• _Stated exercise_: Copy out the items word for word, from the line that contains "(Friday): time range?" through the line that contains "On Wednesday, one", with both of those lines included.
## Begin Stored records
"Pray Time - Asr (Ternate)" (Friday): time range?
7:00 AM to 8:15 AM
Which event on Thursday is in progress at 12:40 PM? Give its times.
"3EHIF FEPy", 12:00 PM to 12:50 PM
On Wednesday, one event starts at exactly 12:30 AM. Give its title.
## End Stored records
## Begin Stored records
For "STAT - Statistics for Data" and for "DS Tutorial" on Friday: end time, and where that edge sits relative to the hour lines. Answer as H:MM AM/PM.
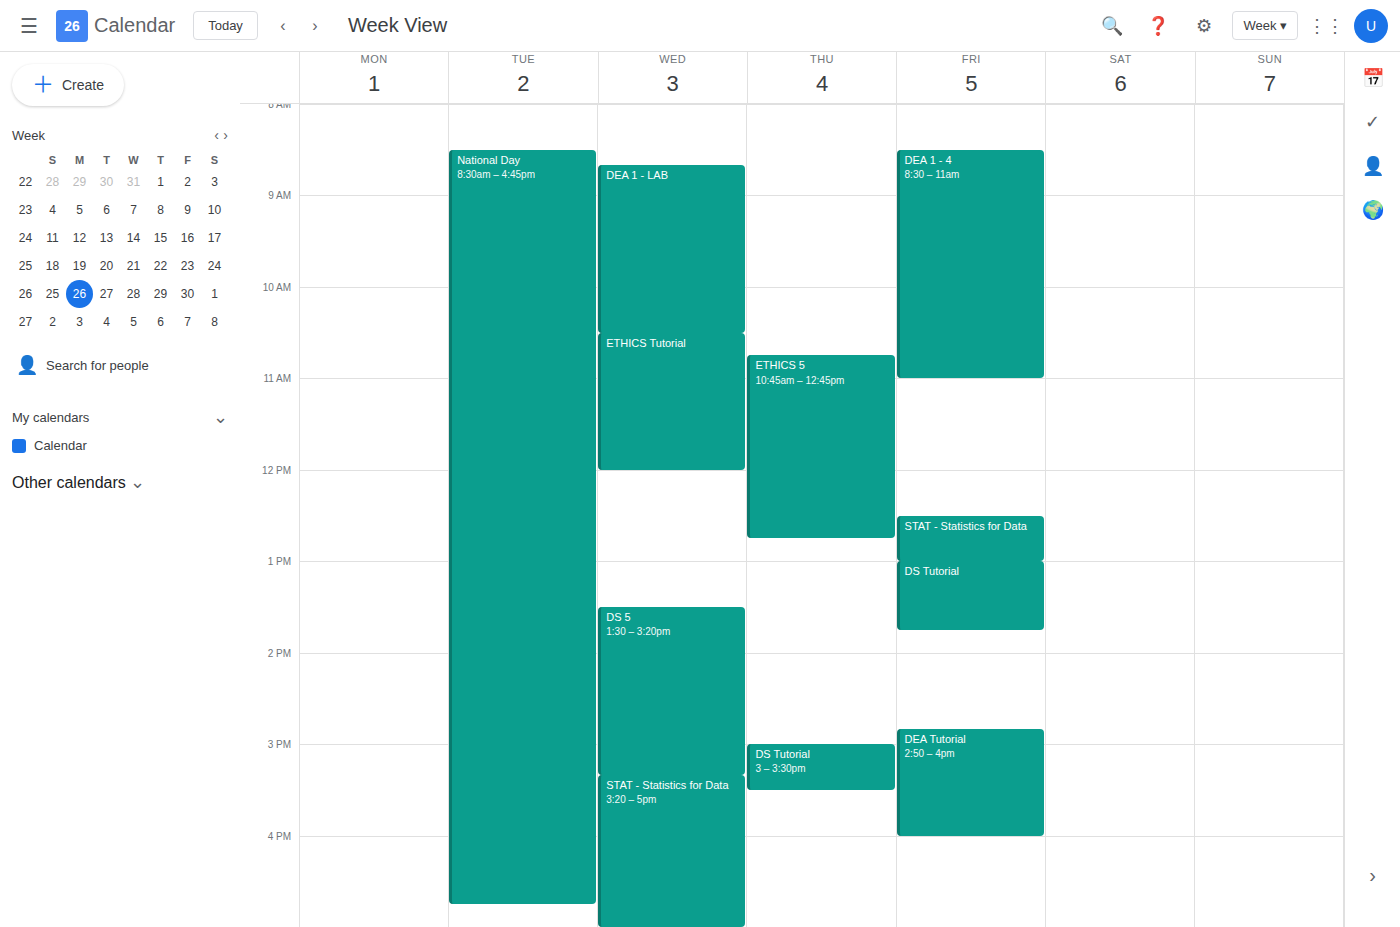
## End Stored records
• _Task result_:
"Pray Time - Asr (Ternate)" (Friday): time range?
7:00 AM to 8:15 AM
Which event on Thursday is in progress at 12:40 PM? Give its times.
"3EHIF FEPy", 12:00 PM to 12:50 PM
On Wednesday, one event starts at exactly 12:30 AM. Give its title.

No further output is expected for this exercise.